## Your instructions
A verbatim reprint of the records below is what this exercise asks for.

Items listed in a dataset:
Start of Block

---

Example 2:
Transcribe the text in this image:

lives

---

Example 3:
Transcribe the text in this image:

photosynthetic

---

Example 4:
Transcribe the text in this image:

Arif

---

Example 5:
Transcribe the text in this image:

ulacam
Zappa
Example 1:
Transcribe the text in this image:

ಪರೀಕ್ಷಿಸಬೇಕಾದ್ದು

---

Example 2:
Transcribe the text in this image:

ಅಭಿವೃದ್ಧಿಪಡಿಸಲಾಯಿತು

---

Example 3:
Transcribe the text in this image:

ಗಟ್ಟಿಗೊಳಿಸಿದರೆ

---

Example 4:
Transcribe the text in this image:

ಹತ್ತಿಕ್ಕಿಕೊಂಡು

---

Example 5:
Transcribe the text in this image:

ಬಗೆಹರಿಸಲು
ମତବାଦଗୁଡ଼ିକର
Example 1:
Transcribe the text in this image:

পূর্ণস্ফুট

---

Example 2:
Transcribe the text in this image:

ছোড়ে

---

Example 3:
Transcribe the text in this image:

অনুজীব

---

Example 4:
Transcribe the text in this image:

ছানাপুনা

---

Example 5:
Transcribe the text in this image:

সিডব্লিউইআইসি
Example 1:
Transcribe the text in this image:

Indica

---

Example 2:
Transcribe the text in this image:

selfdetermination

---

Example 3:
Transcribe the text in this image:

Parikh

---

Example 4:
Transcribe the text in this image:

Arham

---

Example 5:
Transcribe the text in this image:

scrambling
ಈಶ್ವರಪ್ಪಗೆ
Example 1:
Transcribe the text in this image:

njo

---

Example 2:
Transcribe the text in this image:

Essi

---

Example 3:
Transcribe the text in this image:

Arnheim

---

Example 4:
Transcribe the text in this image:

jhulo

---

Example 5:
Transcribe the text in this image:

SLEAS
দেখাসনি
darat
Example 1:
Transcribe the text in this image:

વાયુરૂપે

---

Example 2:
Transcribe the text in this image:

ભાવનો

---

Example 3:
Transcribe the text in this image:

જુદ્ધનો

End of Block

## Response
---

Example 2:
Transcribe the text in this image:

lives

---

Example 3:
Transcribe the text in this image:

photosynthetic

---

Example 4:
Transcribe the text in this image:

Arif

---

Example 5:
Transcribe the text in this image:

ulacam
Zappa
Example 1:
Transcribe the text in this image:

ಪರೀಕ್ಷಿಸಬೇಕಾದ್ದು

---

Example 2:
Transcribe the text in this image:

ಅಭಿವೃದ್ಧಿಪಡಿಸಲಾಯಿತು

---

Example 3:
Transcribe the text in this image:

ಗಟ್ಟಿಗೊಳಿಸಿದರೆ

---

Example 4:
Transcribe the text in this image:

ಹತ್ತಿಕ್ಕಿಕೊಂಡು

---

Example 5:
Transcribe the text in this image:

ಬಗೆಹರಿಸಲು
ମତବାଦଗୁଡ଼ିକର
Example 1:
Transcribe the text in this image:

পূর্ণস্ফুট

---

Example 2:
Transcribe the text in this image:

ছোড়ে

---

Example 3:
Transcribe the text in this image:

অনুজীব

---

Example 4:
Transcribe the text in this image:

ছানাপুনা

---

Example 5:
Transcribe the text in this image:

সিডব্লিউইআইসি
Example 1:
Transcribe the text in this image:

Indica

---

Example 2:
Transcribe the text in this image:

selfdetermination

---

Example 3:
Transcribe the text in this image:

Parikh

---

Example 4:
Transcribe the text in this image:

Arham

---

Example 5:
Transcribe the text in this image:

scrambling
ಈಶ್ವರಪ್ಪಗೆ
Example 1:
Transcribe the text in this image:

njo

---

Example 2:
Transcribe the text in this image:

Essi

---

Example 3:
Transcribe the text in this image:

Arnheim

---

Example 4:
Transcribe the text in this image:

jhulo

---

Example 5:
Transcribe the text in this image:

SLEAS
দেখাসনি
darat
Example 1:
Transcribe the text in this image:

વાયુરૂપે

---

Example 2:
Transcribe the text in this image:

ભાવનો

---

Example 3:
Transcribe the text in this image:

જુદ્ધનો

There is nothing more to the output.